Ce déplacement avait pour but de discuter des "modalités d'accès" aux fonds gelés à l'étranger, dont une partie au Qatar, en raison des sanctions américaines. Téhéran exige le déblocage de 24 milliards d'avoirs, "avec mise à disposition de la moitié dès l'annonce du protocole d'accord", selon Isna.

C'est un des principaux points de contentieux, aux côtés du volet nucléaire que l'Iran souhaite aborder dans un second temps. Washington, qui soupçonne Téhéran de vouloir se doter de la bombe atomique, réclame la destruction du stock d'uranium hautement enrichi, dont le sort est incertain depuis de précédentes frappes, en juin 2025.

Au-delà de la "ligne jaune" 

Donald Trump, qui doit réunir mercredi son gouvernement, cherche de son côté une issue à cette guerre impopulaire qui a gravement perturbé l'économie mondiale en raison du quasi blocage par Téhéran du détroit d'Ormuz, par où transite en temps normal un cinquième du pétrole brut et du gaz naturel liquéfié consommés dans le monde.

"Si le mémorandum est signé (...), Trump revendiquera un succès diplomatique, les prix du carburant devraient baisser et l'Iran aura obtenu ce qu'il recherchait depuis le début: la fin des hostilités actives et un répit économique, avant d'être contraint de faire des concessions sur la question nucléaire", écrit sur son site le groupe de réflexion International Crisis Group.

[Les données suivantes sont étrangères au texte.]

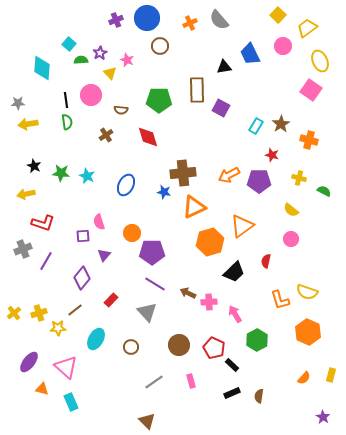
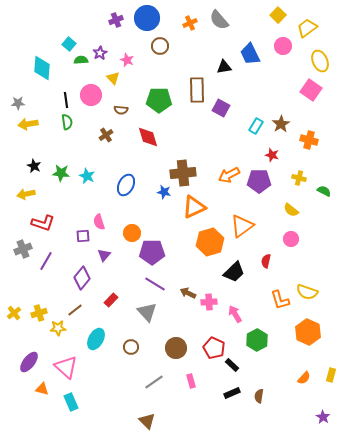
yellow triangle at (110, 73): moved 3 px right, 5 px down
brown circle at (179, 345): moved 3 px left, 3 px down
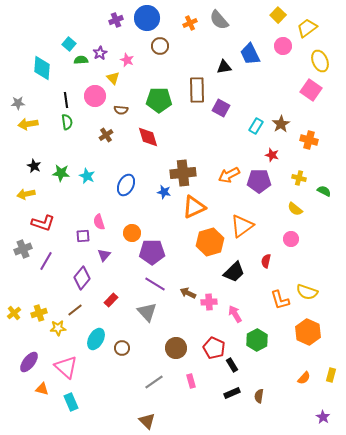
pink circle at (91, 95): moved 4 px right, 1 px down
yellow semicircle at (291, 210): moved 4 px right, 1 px up
brown circle at (131, 347): moved 9 px left, 1 px down
black rectangle at (232, 365): rotated 16 degrees clockwise
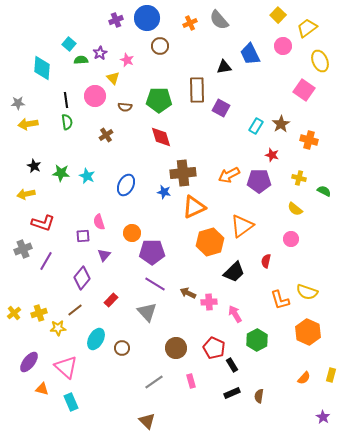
pink square at (311, 90): moved 7 px left
brown semicircle at (121, 110): moved 4 px right, 3 px up
red diamond at (148, 137): moved 13 px right
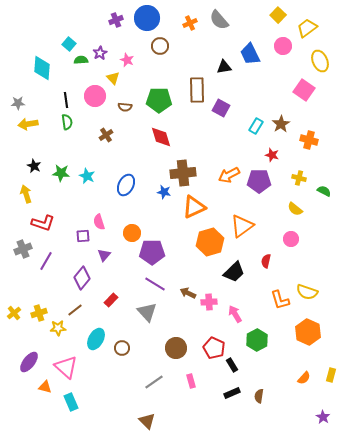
yellow arrow at (26, 194): rotated 84 degrees clockwise
orange triangle at (42, 389): moved 3 px right, 2 px up
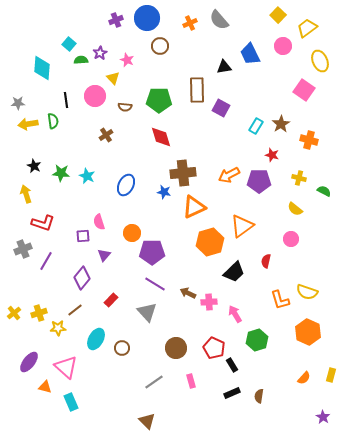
green semicircle at (67, 122): moved 14 px left, 1 px up
green hexagon at (257, 340): rotated 10 degrees clockwise
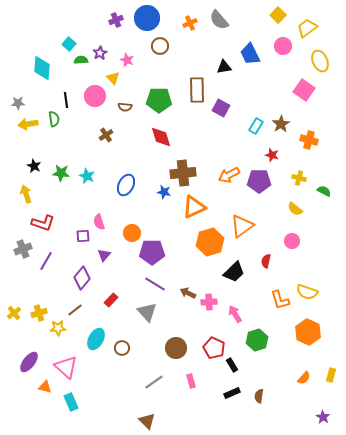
green semicircle at (53, 121): moved 1 px right, 2 px up
pink circle at (291, 239): moved 1 px right, 2 px down
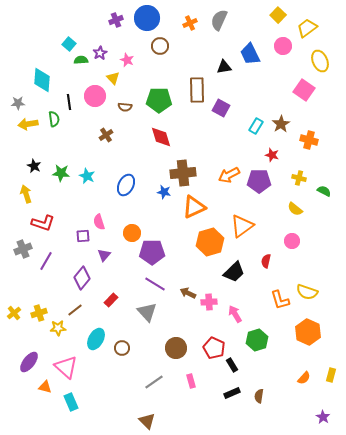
gray semicircle at (219, 20): rotated 65 degrees clockwise
cyan diamond at (42, 68): moved 12 px down
black line at (66, 100): moved 3 px right, 2 px down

A condition que son allié israélien, désireux de renverser la République islamique, ne fasse pas dérailler les discussions.

Le Premier ministre Benjamin Netanyahu a annoncé une intensification de l'offensive de l'armée israélienne au Liban contre le Hezbollah pro-iranien, malgré un cessez-le-feu en vigueur depuis le 17 avril.

De nouvelles frappes mardi ont fait 31 morts, selon le gouvernement libanais. Et Israël a dit étendre ses opérations terrestres au-delà de la "ligne jaune" qu'elle a établie dans le sud du pays.